Ma petite voix aimait bien citer Mickey trois D en alternance avec Le rire de Bergson. J’étais atterré.

– Tu veux aller jusqu’au bout ? Tu veux rester assis à jouer à Second Life, en attendant de voir Barnabé avec des cheveux gris tout mou dans un pyjama en pilou ? Tu veux te laisser achever par son cancer de la prostate ? C’est ça que tu veux au final ? Tu veux baver dans ta compote en petit pot et pisser sur ta robe de chambre en laine des Pyrénées ? La messe à la chapelle et l’urinal au dessert ? Tu n’auras même plus la force de te débarrasser d’un chausson qui gratte. Putain de chausson, tu pourras même plus articuler ça. Putain de chausson. De toutes façon, personne ne t’entendra.

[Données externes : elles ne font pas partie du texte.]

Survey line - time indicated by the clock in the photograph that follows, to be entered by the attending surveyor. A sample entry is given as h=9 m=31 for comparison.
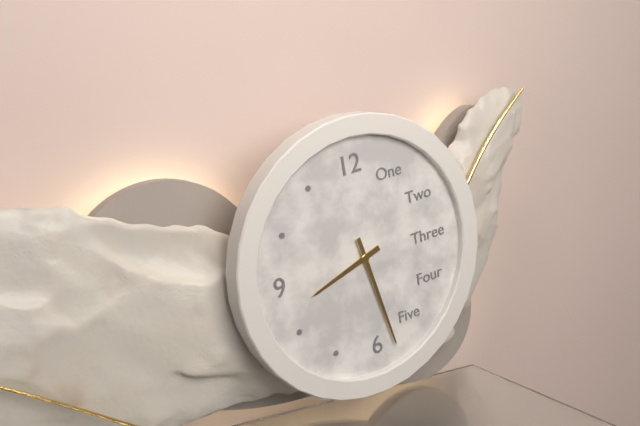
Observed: h=8 m=28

Cynique, sadique ma petite voix me provoquait. Je tentai des manoeuvres dilatoires. N’y a-t-il pas une alternative à la déchéance ? Mourir avant, dit-elle. Mourir, c’est tout.

J’atermoyais. Tour à tour, je l’injuriai et la flattai. Rêvons ensemble. Encore une histoire, je disais.

– Qu’as-tu fait de toutes nos histoires ? Rien, n’est-ce pas ?

– Tout a déjà été raconté (j’étais à nouveau gagné par le spleen)

– Tu crois qu’on invente ex nihilo, peut-être ? Que Joyce a inventé l’histoire d’Ulysse, que Homère a imaginé ses histoires tout seul, que Shakespeare ignorait Chaucer ? Que Moby Dick a poussé directement dans la tête d’Herman ? Tout n’est que redites et répétitions ravaudées, rénovées, rafistolées, transposées par le dernier venu. A toi de jouer. N’aie pas de complexes. Et ta voix, tu l’utilises ta voix ? Et ton oreille ? Tu te souviens de l’air de Leporello ? Tu préfères Meunier tu dors ?

Je tentai de plaider. Etait-ce ma faute si j’étais encadré, noyauté, phagocyté par Eux ?

– Trop facile dit ma petite voix, en s’étranglant de rage.

– Alors que faire ?

– Je viens de te le dire : sois créateur, artiste, inventeur. Ne les écoute plus, bouche ton oreille absolue, sors ta langue, invente une métalangue, crève ton oreiller, lance des flammes, cesse d’être un robot, sois roboratif, balance tes salades, arrache tes entraves, crache de la lave, enfile Zarathoustra, déplume les anges, saute au plafond, grimpe aux mâts, passe le mur du son, mords toi le noeud, refais Le banquet, braille les Chants de Maldoror, fais-toi brailleur de fond, poseur d’écluse, lanceur d’enclume, réécris La Recherche, joue la Cinquième, repeins la Sixtine …

T’as tout ça à faire avant d’être vieux. Ad augusta per angusta . Suis ta voix. Trouve ta voie. Alors, Jérémie, c’est pour aujourd’hui pour demain ? Sois humain, quoi. Putain de toi, Jérémie.

Voilà, c’est la dernière fois que j’ai entendu ma petite voix. Elle a dit : putain de toi, Jérémie. Et moi je suis resté interdit, je veux dire interloqué, mais, in fine, pas tellement surpris.